PASSAGE PROVIDED:
— Start —

NaMo NaMo

Namo Event

Tuesday, 9 February 2016

HOW NOT TO DEAL WITH THE IDEOLOGY OF HATE

Sunday, 07 February 2016 | Kanchan Gupta | in Coffee Break
Theological pamphleteering, no doubt well meaning and sincere, is of no consequence to the peddlers of violence and death. The latter's taunting tone is already discernible over the babble vacuous politically correct discourse
At last week’s Counter-Terrorism Conference, organised by India Foundation and themed around the rising tide of global jihad, speaker after speaker waxed eloquent on well-known basics without addressing the core issue: The ideology of hate and how to deal with it. Theological pamphleteering, no doubt well meaning and sincere, is of no consequence to the peddlers of hate, death and destruction. I doubt if Abu Bakr al-Baghdadi, the self-appointed caliph of the Islamic State, and Abubakar Shekau, who heads Boko Haram, are remotely impressed by counter-scholarship. That would be equally true of the mullahs of Taliban and the foot soldiers of jihad.
To ignore the ideology that drives Islamism and its resultant violence would be to ignore the real reason behind the continuing surge in transnational terrorism. The barbarians may not be at our gate as yet, but the unstoppable march of  zealots, whom George W Bush described as ‘Islamofascists’, as the civilised world retreats, conceding ground with each passing day, should not go unnoticed. To turn a blind eye, to be indifferent, or worse, to be politically correct and tolerate the intolerable would be to our peril. For let there be no mistake, the taunting tone of those who believe in the inevitability of a homogenous ummah replacing the diverse world we know is already discernible over the babble of ill-informed and vacuous politically correct discourse.

— End —

AIM A: Convert the records, from their first line through the line that contains "12: (501, 4)", into a JSON list of strings, one string per line, with blank lines omitted. Keep the pictures out of the list.

Records from a data source:
— Start —

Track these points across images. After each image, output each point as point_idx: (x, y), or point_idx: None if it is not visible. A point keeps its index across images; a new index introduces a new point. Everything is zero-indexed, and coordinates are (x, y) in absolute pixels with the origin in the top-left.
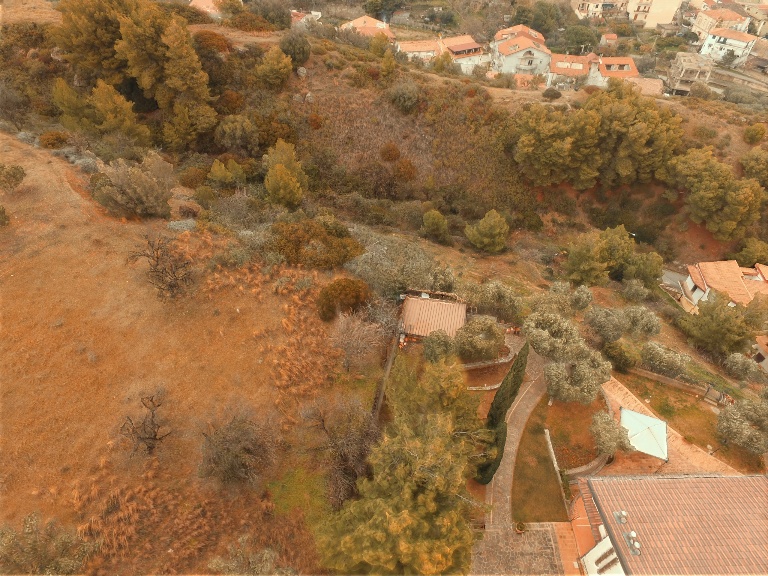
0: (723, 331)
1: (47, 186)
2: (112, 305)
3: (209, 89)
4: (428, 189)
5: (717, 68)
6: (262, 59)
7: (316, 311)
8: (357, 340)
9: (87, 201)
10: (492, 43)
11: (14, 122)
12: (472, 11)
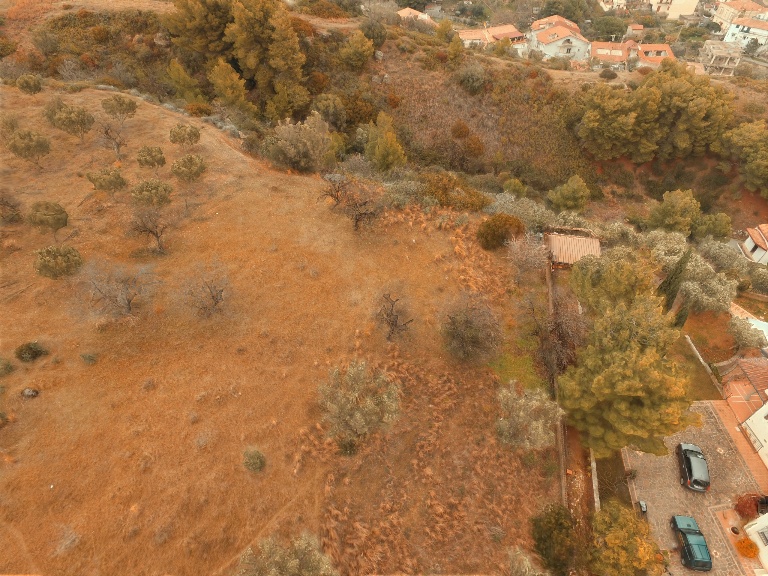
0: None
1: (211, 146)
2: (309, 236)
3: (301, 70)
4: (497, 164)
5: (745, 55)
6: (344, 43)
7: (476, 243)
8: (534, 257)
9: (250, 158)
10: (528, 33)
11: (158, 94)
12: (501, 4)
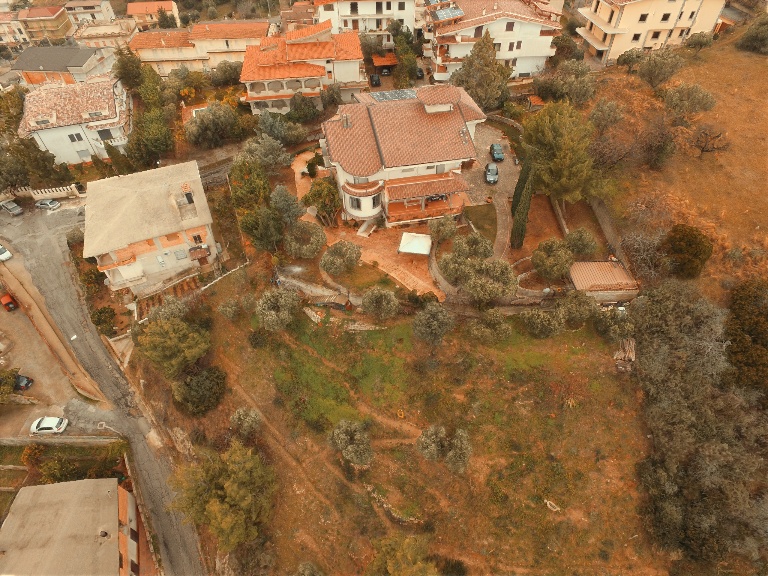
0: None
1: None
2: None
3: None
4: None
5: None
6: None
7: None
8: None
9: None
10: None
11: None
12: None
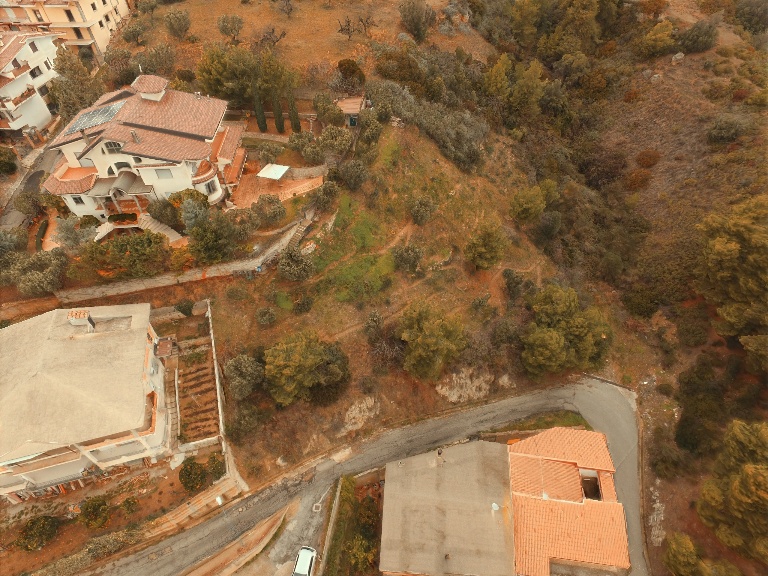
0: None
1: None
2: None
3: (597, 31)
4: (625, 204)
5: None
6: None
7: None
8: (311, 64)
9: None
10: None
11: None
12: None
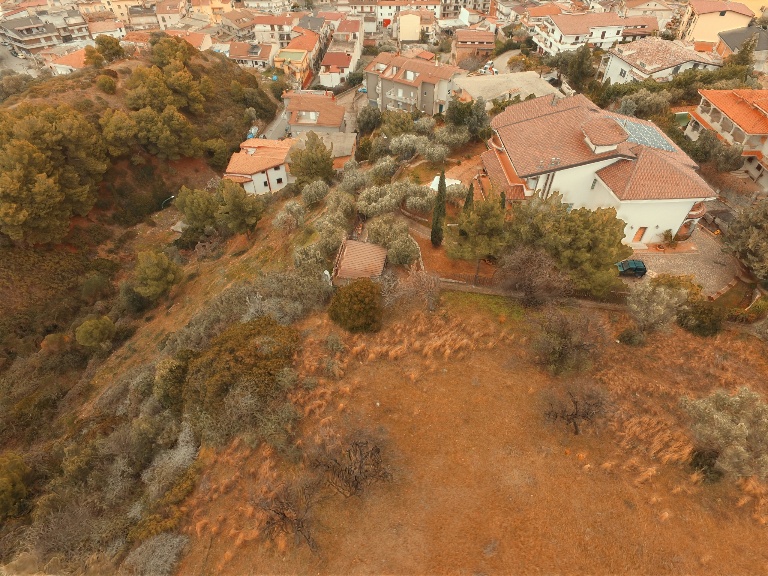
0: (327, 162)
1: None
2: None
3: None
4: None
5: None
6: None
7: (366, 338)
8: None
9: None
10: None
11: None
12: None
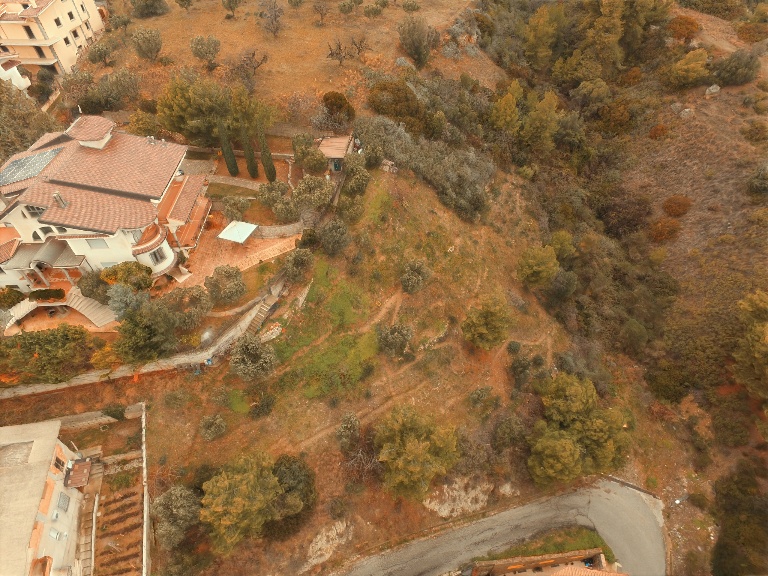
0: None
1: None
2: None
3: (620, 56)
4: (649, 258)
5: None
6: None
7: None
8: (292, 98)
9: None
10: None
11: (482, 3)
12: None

— End —

AIM B: Carry on the column about dealing with the ideology of hate from the point where it stops.

OUTPUT A:
[
  "Track these points across images. After each image, output each point as point_idx: (x, y), or point_idx: None if it is not visible. A point keeps its index across images; a new index introduces a new point. Everything is zero-indexed, and coordinates are (x, y) in absolute pixels with the origin in the top-left.",
  "0: (723, 331)",
  "1: (47, 186)",
  "2: (112, 305)",
  "3: (209, 89)",
  "4: (428, 189)",
  "5: (717, 68)",
  "6: (262, 59)",
  "7: (316, 311)",
  "8: (357, 340)",
  "9: (87, 201)",
  "10: (492, 43)",
  "11: (14, 122)",
  "12: (472, 11)",
  "0: None",
  "1: (211, 146)",
  "2: (309, 236)",
  "3: (301, 70)",
  "4: (497, 164)",
  "5: (745, 55)",
  "6: (344, 43)",
  "7: (476, 243)",
  "8: (534, 257)",
  "9: (250, 158)",
  "10: (528, 33)",
  "11: (158, 94)",
  "12: (501, 4)"
]

OUTPUT B:
Soon after the ghastly London bombings when Islamists blew themselves up with deadly effect, Ed Husain’s book The Islamist was published, recording his disillusionment with radicals who use faith as a cover for their murderous deeds. A particular passage in that book remains indelibly printed on my mind: “Teacher, I want to go London next month. I want bomb, big bomb in London, again. I want make jihad!” “What?” I exclaimed. Another student raised both hands and shouted: “Me too! Me too!” Other students applauded those who had just articulated what many of them were thinking...
That’s how Ed Husain records his experience in the Saudi Arabian school where he had taken up a teaching assignment after embracing radical Islam. It was the day after the 7/7 suicide bombings in London that killed 52 commuters. Ed Husain, his faith in radical Islam by then dwindling rapidly after experiencing life in Saudi Arabia, was hoping to hear his students denounce the senseless killings. Instead, he heard a ringing endorsement of jihad and senseless slaughter in the name of Islam. Ed Husain returned to London and penned his revealing account in The Islamist Why I Joined
Radical Islam in Britain, What I Saw Inside and Why I Left. Debunking the Left-liberal intelligentsia’s explanation that deprivation, frustration and alienation among immigrant Muslims in Britain are responsible for the surge in jihadi fervour, Ed Husain wrote: “Many Muslims enjoyed a better lifestyle in non-Muslim Britain than they did in Muslim Saudi Arabia... All my talk of ummah seemed so juvenile now. It was only in the comfort of Britain that Islamists could come out with such radical utopian slogans as one Government, one ever expanding country, for one Muslim nation. The racist reality of the Arab psyche would never accept black and white people as equal... I was appalled by the imposition of Wahhabism in the public realm, something I had implicitly sought as an Islamist...”
So, what does an Islamist seek? The reams of rubbish churned out by bogus activists and windbag columnists desperately seeking to rationalise crimes committed in the name of Islam, ranging from the ethnic cleansing of the Kashmir valley to the Mumbai massacre, from the attack on Parliament House in New Delhi to the destruction of the twin towers of the World Trade Center in New York, from the horrific assault on human dignity by the Taliban in Afghanistan to the nauseating anti-Semitism of the regime in Iran, and from the unspeakable crimes of the Islamic State in the Levant to the limitless horrors of Boko Haram in Nigeria, cannot explain either the core idea of Islamism or what motivates Islamists. For that, we have to go through the teachings of Hasan al-Banna, the original Islamist and progenitor of the Muslim Brotherhood which now wields power in Egypt, the land of the birth of radical Islam.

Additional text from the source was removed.